Species intricatus (Selys, 1858) [Gomphus]
This is the only western hanging clubtail in the region. The face is pale yellow-green with little dark maculation on the head. The thorax is pale green with a dark brown middorsal stripe interrupted medially by a pale carina. The narrow antehumeral stripe becomes exceedingly pale at its lower end. The remaining lateral str ipes are obsolete or nearly so. The femora are yellow except distally where they become darker running into black tibiae and tarsi. The abdomen is yellow-green with brown triangular lateral spots confluent dorsally. The caudal appendages are yellow edged with black in the male.
Total length: 41-55 mm; abdomen: 32-43 mm; hindwing: 26-32 mm.

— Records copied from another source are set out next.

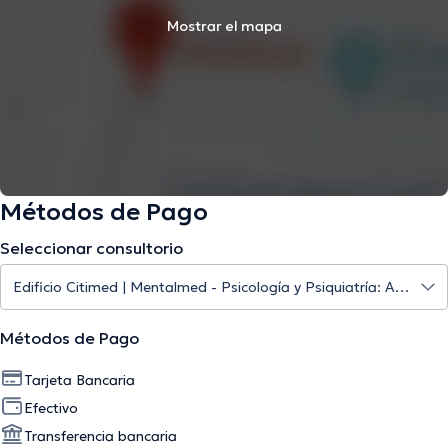
Mostrar el mapa
Métodos de Pago
Seleccionar consultorio
Métodos de Pago
Tarjeta Bancaria
Efectivo
Transferencia bancaria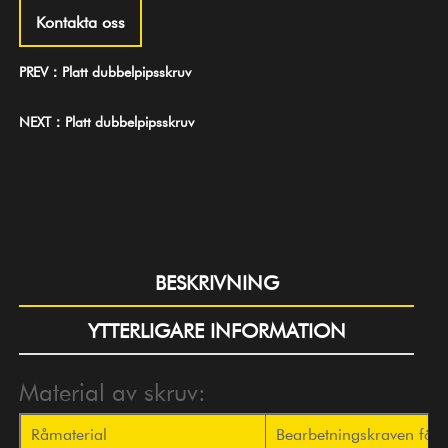
Kontakta oss
PREV：Platt dubbelpipsskruv
NEXT：Platt dubbelpipsskruv
BESKRIVNING
YTTERLIGARE INFORMATION
Material av skruv:
Råmaterial
Bearbetningskraven för 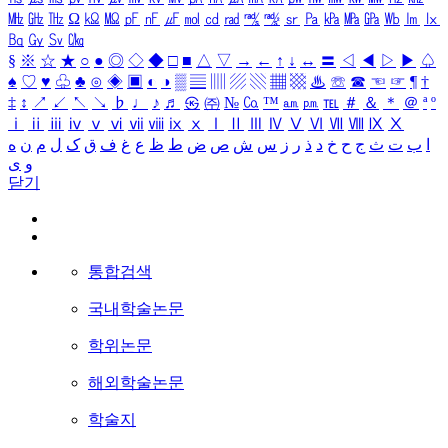
㎒
㎓
㎔
Ω
㏀
㏁
㎊
㎋
㎌
㏖
㏅
㎭
㎮
㎯
㏛
㎩
㎪
㎫
㎬
㏝
㏐
㏓
㏃
㏉
㏜
㏆
§
※
☆
★
○
●
◎
◇
◆
□
■
△
▽
→
←
↑
↓
↔
〓
◁
◀
▷
▶
♤
♠
♡
♥
♧
♣
⊙
◈
▣
◐
◑
▒
▤
▥
▨
▧
▦
▩
♨
☏
☎
☜
☞
¶
†
‡
↕
↗
↙
↖
↘
♭
♩
♪
♬
㉿
㈜
№
㏇
™
㏂
㏘
℡
＃
＆
＊
＠
ª
º
ⅰ
ⅱ
ⅲ
ⅳ
ⅴ
ⅵ
ⅶ
ⅷ
ⅸ
ⅹ
Ⅰ
Ⅱ
Ⅲ
Ⅳ
Ⅴ
Ⅵ
Ⅶ
Ⅷ
Ⅸ
Ⅹ
ا
ب
ت
ث
ج
ح
خ
د
ذ
ر
ز
س
ش
ص
ض
ط
ظ
ع
غ
ف
ق
ک
ل
م
ن
ه
و
ی
닫기
통합검색
국내학술논문
학위논문
해외학술논문
학술지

Russet-tipped Clubtail (S. plagiatus ) is larger and gray-green rather than yellow-green and well-marked on the thorax and abdomen. Eastern Ringtail (Erpetogomphus designatus ) is bright green and Flag-tailed Spinyleg (Dromogomphus spoliatus ) has much longer legs and a rusty-brown club.

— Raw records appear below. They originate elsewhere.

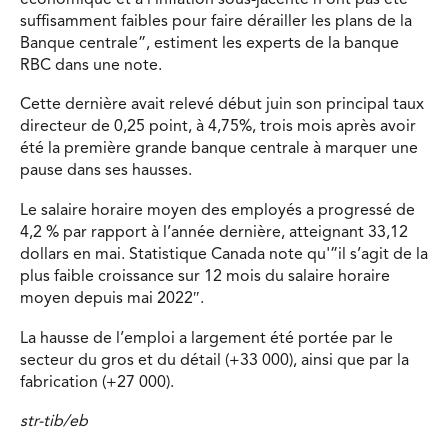
suffisamment faibles pour faire dérailler les plans de la
Banque centrale”, estiment les experts de la banque
RBC dans une note.
Cette dernière avait relevé début juin son principal taux
directeur de 0,25 point, à 4,75%, trois mois après avoir
été la première grande banque centrale à marquer une
pause dans ses hausses.
Le salaire horaire moyen des employés a progressé de
4,2 % par rapport à l’année dernière, atteignant 33,12
dollars en mai. Statistique Canada note qu'”il s’agit de la
plus faible croissance sur 12 mois du salaire horaire
moyen depuis mai 2022″.
La hausse de l’emploi a largement été portée par le
secteur du gros et du détail (+33 000), ainsi que par la
fabrication (+27 000).
str-tib/eb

Slow flowing, open, desert streams and rivers.
Kennedy (1917 ) described the behavior of this desert species, that "...spends much of its time seated on some bush or piece of driftwood, rarely alighting on the ground. However, when it is on the wing it is energetic, and the males fly rapidly back and forth in short beats, about 6 inches above the surface of the water. The females oviposit while flying in the same quick, nervous manner...In copulation the male picks the female up either from over the water or from some bush, and after a very short nuptial flight settles for a very long period in copulation." This species was reported from Arkansas, but it was later determined the record was based on misidentified material.